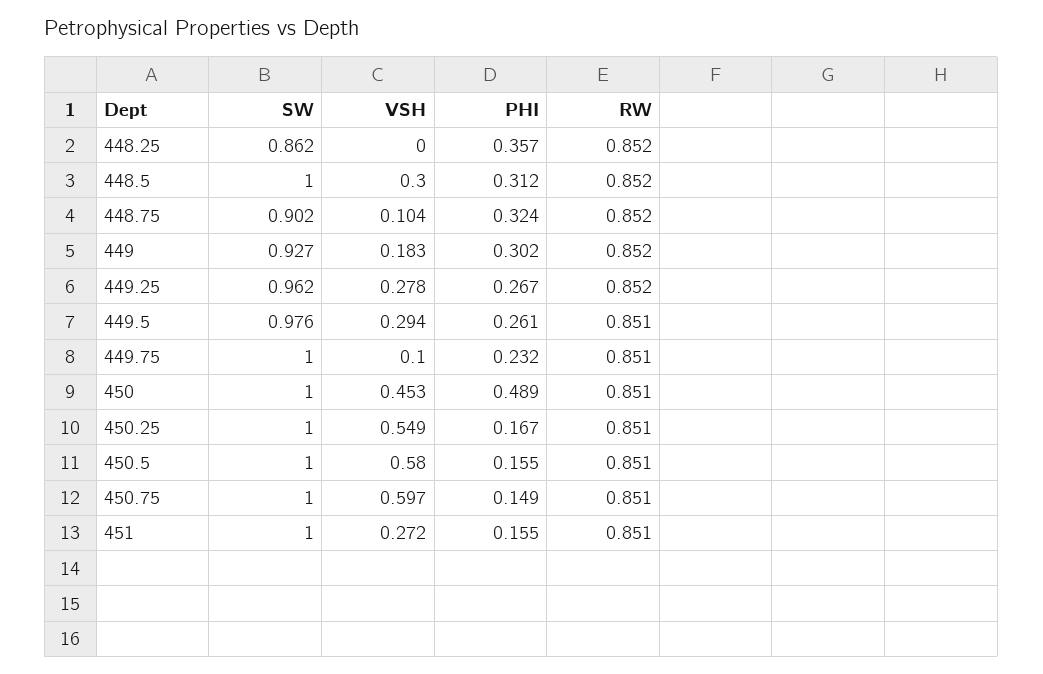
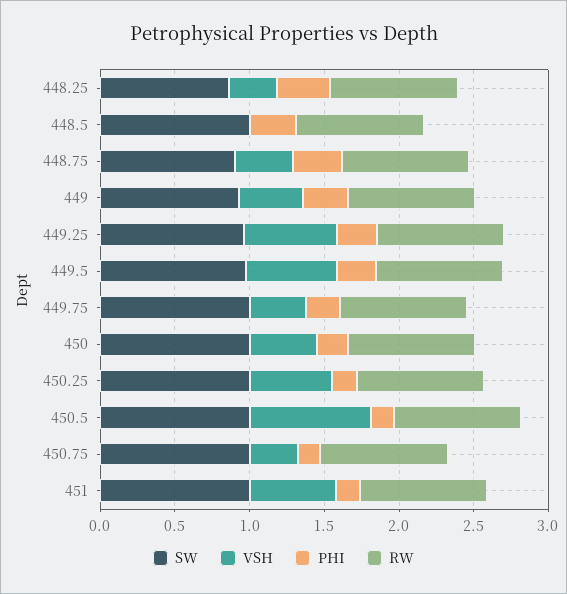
VSH, 448.25: 0 -> 0.3
VSH, 448.5: 0.3 -> 0
VSH, 448.75: 0.104 -> 0.4
VSH, 449: 0.183 -> 0.4
VSH, 449.25: 0.278 -> 0.6
VSH, 449.5: 0.294 -> 0.6
VSH, 449.75: 0.1 -> 0.4
PHI, 450: 0.489 -> 0.2
VSH, 450.5: 0.58 -> 0.8
VSH, 450.75: 0.597 -> 0.3
VSH, 451: 0.272 -> 0.6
== == ==
### WORK INSTRUCTION
Reproduce the data above exactly, leaving each picture out.

### ANSWER AREA
VSH, 448.25: 0 -> 0.3
VSH, 448.5: 0.3 -> 0
VSH, 448.75: 0.104 -> 0.4
VSH, 449: 0.183 -> 0.4
VSH, 449.25: 0.278 -> 0.6
VSH, 449.5: 0.294 -> 0.6
VSH, 449.75: 0.1 -> 0.4
PHI, 450: 0.489 -> 0.2
VSH, 450.5: 0.58 -> 0.8
VSH, 450.75: 0.597 -> 0.3
VSH, 451: 0.272 -> 0.6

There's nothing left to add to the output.